TRY IT — When you reach the line with "the item changes." in the data below, begin printing lines exactly, and stop once the line with "and shipping information." has been printed.

[PROVIDED RECORDS Boundary: Start]

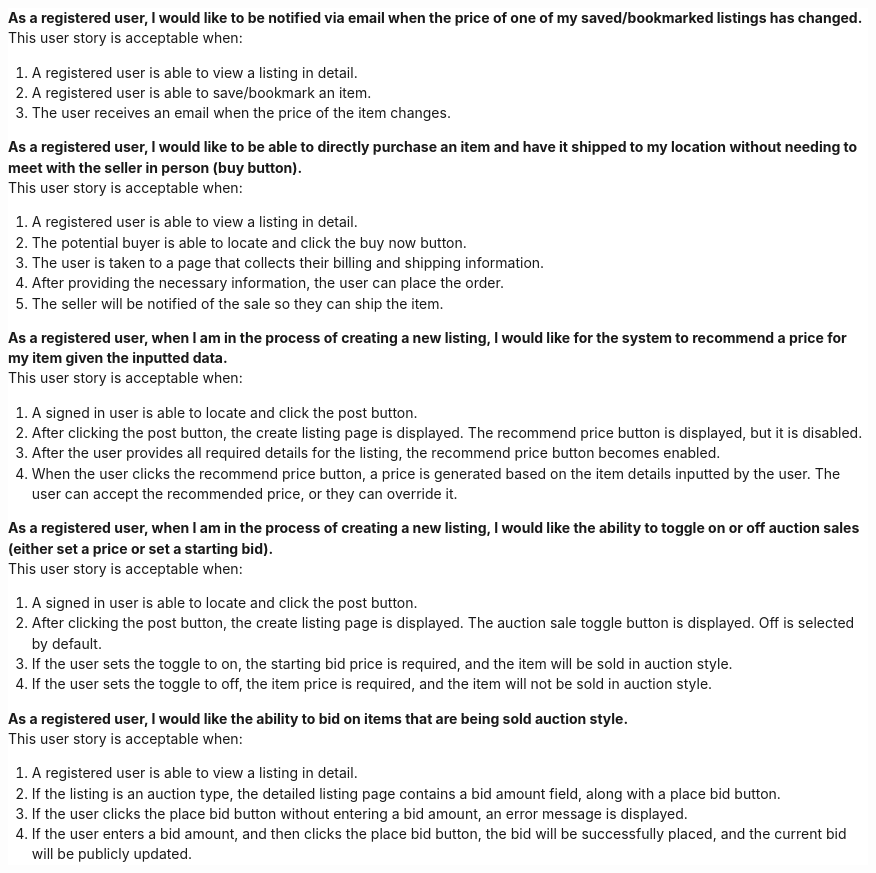 **As a registered user, I would like to be notified via email when the price of one of my saved/bookmarked listings has changed.**  
This user story is acceptable when:  
1.	A registered user is able to view a listing in detail.  
2.	A registered user is able to save/bookmark an item.  
3.	The user receives an email when the price of the item changes.  

**As a registered user, I would like to be able to directly purchase an item and have it shipped to my location without needing to meet with the seller in person (buy button).**  
This user story is acceptable when:  
1.	A registered user is able to view a listing in detail.  
2.	The potential buyer is able to locate and click the buy now button.  
3.	The user is taken to a page that collects their billing and shipping information.  
4.	After providing the necessary information, the user can place the order.  
5.	The seller will be notified of the sale so they can ship the item.  

**As a registered user, when I am in the process of creating a new listing, I would like for the system to recommend a price for my item given the inputted data.**  
This user story is acceptable when:  
1.	A signed in user is able to locate and click the post button.  
2.	After clicking the post button, the create listing page is displayed. The recommend price button is displayed, but it is disabled.  
3.	After the user provides all required details for the listing, the recommend price button becomes enabled.  
4.	When the user clicks the recommend price button, a price is generated based on the item details inputted by the user. The user can accept the recommended price, or they can override it.  

**As a registered user, when I am in the process of creating a new listing, I would like the ability to toggle on or off auction sales (either set a price or set a starting bid).**  
This user story is acceptable when:  
1.	A signed in user is able to locate and click the post button.  
2.	After clicking the post button, the create listing page is displayed. The auction sale toggle button is displayed. Off is selected by default.  
3.	If the user sets the toggle to on, the starting bid price is required, and the item will be sold in auction style.  
4.	If the user sets the toggle to off, the item price is required, and the item will not be sold in auction style.  

**As a registered user, I would like the ability to bid on items that are being sold auction style.**  
This user story is acceptable when:  
1.	A registered user is able to view a listing in detail.  
2.	If the listing is an auction type, the detailed listing page contains a bid amount field, along with a place bid button.  
3.	If the user clicks the place bid button without entering a bid amount, an error message is displayed.  
4.	If the user enters a bid amount, and then clicks the place bid button, the bid will be successfully placed, and the current bid will be publicly updated.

[PROVIDED RECORDS Boundary: End]

EXERCISE SOLUTION —
3.	The user receives an email when the price of the item changes.  

**As a registered user, I would like to be able to directly purchase an item and have it shipped to my location without needing to meet with the seller in person (buy button).**  
This user story is acceptable when:  
1.	A registered user is able to view a listing in detail.  
2.	The potential buyer is able to locate and click the buy now button.  
3.	The user is taken to a page that collects their billing and shipping information.  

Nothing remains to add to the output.